Obésité et réponse au marketing alimentaire

Recherche Mis en ligne le 13 mars 2021
Ouvrir / fermer le sommaire

Des chercheurs de l’Institut du Cerveau, de l’INSEAD, du département de Nutrition de l’hôpital de la Pitié-Salpêtrière (AP-HP/Sorbonne Université), de l’EPHE et de University of British Columbia, apportent de nouvelles preuves d’une relation réciproque entre l’obésité et la sensibilité au marketing alimentaire et que cette relation n’est pas une prédisposition individuelle stable. Les résultats sont publiés dans le Journal of Consumer Psychology.

 

Existe-t-il une relation entre la réponse au marketing alimentaire et l’obésité ? Alors que le premier est souvent accusé de contribuer à l’augmentation de la prévalence de l’obésité dans la population, aucune relation entre les deux au niveau individuel n’a encore été établie, car les études de marketing portent rarement sur des personnes atteintes d’obésité. Si une telle relation existe, la chirurgie bariatrique, l’une des interventions actuelles les plus efficaces pour la perte de poids chez les personnes souffrant d’obésité sévère, influence-t-elle cette réponse au marketing alimentaire ?

 

Pour explorer ces questions, des chercheurs de l’Institut du Cerveau, de l’INSEAD, du département de Nutrition de l’hôpital de la Pitié-Salpêtrière (AP-HP/Sorbonne Université), de l’EPHE et de University of British Columbia ont étudié les réponses de 3 groupes d’individus aux tactiques classiques du marketing alimentaire consistant à présenter les aliments comme étant plus sains qu’ils ne le sont réellement.

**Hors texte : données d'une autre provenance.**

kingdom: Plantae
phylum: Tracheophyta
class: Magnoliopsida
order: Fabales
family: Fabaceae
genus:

Le premier groupe était composé d’individus atteints d’obésite, puis 3 mois et 12 mois après une chirurgie bariatrique. Le second était un groupe de contrôle composé d’individus sans obésité. Le troisième était un groupe de contrôle composé d’individus atteints d’obésité mais qui n’avaient pas engagé de mesure pour perdre du poids.

 

Leurs résultats montrent que les patients atteints d’obésité ont réagi plus fortement aux tactiques de marketing alimentaire avant la chirurgie bariatrique, par rapport aux individus sans obésité. Il est toutefois intéressant de noter que ces différences se sont atténuées 12 mois après l’opération de perte de poids.

 

« Ce premier résultat est très important car il montre que la réponse au marketing alimentaire n’est pas nécessairement une disposition individuelle telle qu’un manque de contrôle de soi ou une grande sensibilité à la récompense chez les sujets souffrant d’obésité en soi comme on le pensait auparavant« ,

explique Hilke Plassmann, professeur de neuroscience de la décision à l’INSEAD et chercheur à l’Institut du Cerveau.

 

Une nouvelle possibilité ouverte par ce travail pourrait être l’existence d’une boucle de renforcement entre l’état métabolique de l’obésité et la réactivité au marketing alimentaire. Les personnes sujettes à l’obésité sont plus réactives au marketing alimentaire, qui à son tour diminue une fois que cet état métabolique est modifié vers un état métabolique plus sain (c’est-à-dire après une perte de poids allant de pair avec une normalisation des différents paramètres métaboliques).

 

La question de savoir pourquoi la chirurgie bariatrique est associée à une diminution de la réponse au marketing alimentaire reste une question intéressante pour des recherches futures. D’un point de vue neuroscientifique, une étude connexe co-signée par Hilke Plassmann et Liane Schmidt, entre autres, à l’Institut du Cerveau, a montré que les changements de la connectivité cérébrale au repos dans les systèmes de récompense permettent de prédire la perte de poids et sont corrélés aux changements post-chirurgicaux de leptine, l’hormone de satiété. Ces résultats laissent entendre que la chirurgie bariatrique a un impact bénéfique beaucoup plus complexe pour les patients, au-delà de la perte de poids évidente.

 

Source


Obesity and Responsiveness to Food Marketing Before and After Bariatric Surgery. Yann Cornil,  Hilke Plassmann,  Judith Aron‐Wisnewsky,  Christine Poitou‐Bernert,  Karine Clément, Michèle Chabert,  Pierre Chandon. Journal of Consumer Psychology. Feb 2021.